Recorded information Block Start

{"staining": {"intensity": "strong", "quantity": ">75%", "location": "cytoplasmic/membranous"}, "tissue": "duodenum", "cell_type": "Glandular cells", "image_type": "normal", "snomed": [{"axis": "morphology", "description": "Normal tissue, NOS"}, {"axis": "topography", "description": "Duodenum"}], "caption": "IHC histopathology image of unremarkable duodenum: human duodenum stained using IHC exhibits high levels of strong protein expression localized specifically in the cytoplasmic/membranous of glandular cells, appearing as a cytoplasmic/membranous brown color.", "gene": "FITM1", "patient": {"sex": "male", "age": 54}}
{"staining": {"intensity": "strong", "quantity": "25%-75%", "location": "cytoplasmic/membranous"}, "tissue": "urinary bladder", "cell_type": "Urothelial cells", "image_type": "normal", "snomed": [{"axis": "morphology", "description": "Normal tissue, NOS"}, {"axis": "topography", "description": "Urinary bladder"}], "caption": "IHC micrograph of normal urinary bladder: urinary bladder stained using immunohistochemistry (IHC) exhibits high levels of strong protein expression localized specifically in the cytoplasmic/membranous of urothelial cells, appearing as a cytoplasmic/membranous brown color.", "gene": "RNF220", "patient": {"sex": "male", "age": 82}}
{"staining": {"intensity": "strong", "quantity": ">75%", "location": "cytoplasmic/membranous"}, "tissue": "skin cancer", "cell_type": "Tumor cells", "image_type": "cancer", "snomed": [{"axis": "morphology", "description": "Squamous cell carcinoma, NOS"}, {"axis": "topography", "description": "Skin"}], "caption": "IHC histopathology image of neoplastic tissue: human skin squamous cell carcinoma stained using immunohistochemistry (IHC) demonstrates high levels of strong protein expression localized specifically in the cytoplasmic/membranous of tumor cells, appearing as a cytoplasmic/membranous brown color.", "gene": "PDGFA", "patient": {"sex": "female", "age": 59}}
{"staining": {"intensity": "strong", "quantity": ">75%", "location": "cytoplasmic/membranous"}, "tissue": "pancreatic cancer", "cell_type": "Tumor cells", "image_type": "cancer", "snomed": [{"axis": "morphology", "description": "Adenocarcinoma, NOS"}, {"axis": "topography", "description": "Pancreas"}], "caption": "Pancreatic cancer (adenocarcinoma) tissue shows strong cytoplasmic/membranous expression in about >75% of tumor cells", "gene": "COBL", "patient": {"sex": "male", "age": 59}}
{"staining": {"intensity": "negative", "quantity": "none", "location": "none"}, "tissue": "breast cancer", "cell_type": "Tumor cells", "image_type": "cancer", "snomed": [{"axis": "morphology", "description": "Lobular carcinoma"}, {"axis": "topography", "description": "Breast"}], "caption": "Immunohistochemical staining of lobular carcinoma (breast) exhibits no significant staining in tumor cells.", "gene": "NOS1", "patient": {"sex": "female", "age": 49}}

Recorded information Block End

#### [Required work]
Each record must be restated word for word, including the last line.

#### [Output below]
{"staining": {"intensity": "strong", "quantity": ">75%", "location": "cytoplasmic/membranous"}, "tissue": "duodenum", "cell_type": "Glandular cells", "image_type": "normal", "snomed": [{"axis": "morphology", "description": "Normal tissue, NOS"}, {"axis": "topography", "description": "Duodenum"}], "caption": "IHC histopathology image of unremarkable duodenum: human duodenum stained using IHC exhibits high levels of strong protein expression localized specifically in the cytoplasmic/membranous of glandular cells, appearing as a cytoplasmic/membranous brown color.", "gene": "FITM1", "patient": {"sex": "male", "age": 54}}
{"staining": {"intensity": "strong", "quantity": "25%-75%", "location": "cytoplasmic/membranous"}, "tissue": "urinary bladder", "cell_type": "Urothelial cells", "image_type": "normal", "snomed": [{"axis": "morphology", "description": "Normal tissue, NOS"}, {"axis": "topography", "description": "Urinary bladder"}], "caption": "IHC micrograph of normal urinary bladder: urinary bladder stained using immunohistochemistry (IHC) exhibits high levels of strong protein expression localized specifically in the cytoplasmic/membranous of urothelial cells, appearing as a cytoplasmic/membranous brown color.", "gene": "RNF220", "patient": {"sex": "male", "age": 82}}
{"staining": {"intensity": "strong", "quantity": ">75%", "location": "cytoplasmic/membranous"}, "tissue": "skin cancer", "cell_type": "Tumor cells", "image_type": "cancer", "snomed": [{"axis": "morphology", "description": "Squamous cell carcinoma, NOS"}, {"axis": "topography", "description": "Skin"}], "caption": "IHC histopathology image of neoplastic tissue: human skin squamous cell carcinoma stained using immunohistochemistry (IHC) demonstrates high levels of strong protein expression localized specifically in the cytoplasmic/membranous of tumor cells, appearing as a cytoplasmic/membranous brown color.", "gene": "PDGFA", "patient": {"sex": "female", "age": 59}}
{"staining": {"intensity": "strong", "quantity": ">75%", "location": "cytoplasmic/membranous"}, "tissue": "pancreatic cancer", "cell_type": "Tumor cells", "image_type": "cancer", "snomed": [{"axis": "morphology", "description": "Adenocarcinoma, NOS"}, {"axis": "topography", "description": "Pancreas"}], "caption": "Pancreatic cancer (adenocarcinoma) tissue shows strong cytoplasmic/membranous expression in about >75% of tumor cells", "gene": "COBL", "patient": {"sex": "male", "age": 59}}
{"staining": {"intensity": "negative", "quantity": "none", "location": "none"}, "tissue": "breast cancer", "cell_type": "Tumor cells", "image_type": "cancer", "snomed": [{"axis": "morphology", "description": "Lobular carcinoma"}, {"axis": "topography", "description": "Breast"}], "caption": "Immunohistochemical staining of lobular carcinoma (breast) exhibits no significant staining in tumor cells.", "gene": "NOS1", "patient": {"sex": "female", "age": 49}}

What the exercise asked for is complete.